Records supplied »
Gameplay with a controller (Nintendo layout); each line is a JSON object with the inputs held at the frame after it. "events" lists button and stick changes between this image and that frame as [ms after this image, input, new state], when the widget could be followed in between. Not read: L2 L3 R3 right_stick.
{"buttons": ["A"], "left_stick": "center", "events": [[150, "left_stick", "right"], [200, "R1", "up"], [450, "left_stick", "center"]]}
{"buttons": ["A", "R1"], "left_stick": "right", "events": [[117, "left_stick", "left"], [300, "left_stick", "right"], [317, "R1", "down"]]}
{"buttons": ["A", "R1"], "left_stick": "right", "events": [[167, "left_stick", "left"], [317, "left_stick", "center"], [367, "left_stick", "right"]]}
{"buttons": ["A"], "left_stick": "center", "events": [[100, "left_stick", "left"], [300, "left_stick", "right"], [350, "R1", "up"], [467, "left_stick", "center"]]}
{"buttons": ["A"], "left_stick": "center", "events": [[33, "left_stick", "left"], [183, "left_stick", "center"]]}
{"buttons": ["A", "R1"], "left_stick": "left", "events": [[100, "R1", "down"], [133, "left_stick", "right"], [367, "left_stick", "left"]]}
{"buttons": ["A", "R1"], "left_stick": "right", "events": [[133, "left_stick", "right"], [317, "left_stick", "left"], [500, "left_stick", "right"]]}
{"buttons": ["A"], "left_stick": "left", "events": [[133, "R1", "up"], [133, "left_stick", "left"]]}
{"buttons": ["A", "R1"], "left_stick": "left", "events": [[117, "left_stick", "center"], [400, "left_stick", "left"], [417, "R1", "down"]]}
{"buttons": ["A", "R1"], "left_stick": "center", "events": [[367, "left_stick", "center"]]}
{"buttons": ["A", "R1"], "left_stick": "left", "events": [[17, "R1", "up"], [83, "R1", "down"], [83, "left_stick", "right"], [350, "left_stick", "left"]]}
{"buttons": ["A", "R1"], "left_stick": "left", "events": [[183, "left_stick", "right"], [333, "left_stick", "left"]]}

What this task involves »
Copy all the records exactly so that no character differs from the source.

Solution to the exercise »
Gameplay with a controller (Nintendo layout); each line is a JSON object with the inputs held at the frame after it. "events" lists button and stick changes between this image and that frame as [ms after this image, input, new state], when the widget could be followed in between. Not read: L2 L3 R3 right_stick.
{"buttons": ["A"], "left_stick": "center", "events": [[150, "left_stick", "right"], [200, "R1", "up"], [450, "left_stick", "center"]]}
{"buttons": ["A", "R1"], "left_stick": "right", "events": [[117, "left_stick", "left"], [300, "left_stick", "right"], [317, "R1", "down"]]}
{"buttons": ["A", "R1"], "left_stick": "right", "events": [[167, "left_stick", "left"], [317, "left_stick", "center"], [367, "left_stick", "right"]]}
{"buttons": ["A"], "left_stick": "center", "events": [[100, "left_stick", "left"], [300, "left_stick", "right"], [350, "R1", "up"], [467, "left_stick", "center"]]}
{"buttons": ["A"], "left_stick": "center", "events": [[33, "left_stick", "left"], [183, "left_stick", "center"]]}
{"buttons": ["A", "R1"], "left_stick": "left", "events": [[100, "R1", "down"], [133, "left_stick", "right"], [367, "left_stick", "left"]]}
{"buttons": ["A", "R1"], "left_stick": "right", "events": [[133, "left_stick", "right"], [317, "left_stick", "left"], [500, "left_stick", "right"]]}
{"buttons": ["A"], "left_stick": "left", "events": [[133, "R1", "up"], [133, "left_stick", "left"]]}
{"buttons": ["A", "R1"], "left_stick": "left", "events": [[117, "left_stick", "center"], [400, "left_stick", "left"], [417, "R1", "down"]]}
{"buttons": ["A", "R1"], "left_stick": "center", "events": [[367, "left_stick", "center"]]}
{"buttons": ["A", "R1"], "left_stick": "left", "events": [[17, "R1", "up"], [83, "R1", "down"], [83, "left_stick", "right"], [350, "left_stick", "left"]]}
{"buttons": ["A", "R1"], "left_stick": "left", "events": [[183, "left_stick", "right"], [333, "left_stick", "left"]]}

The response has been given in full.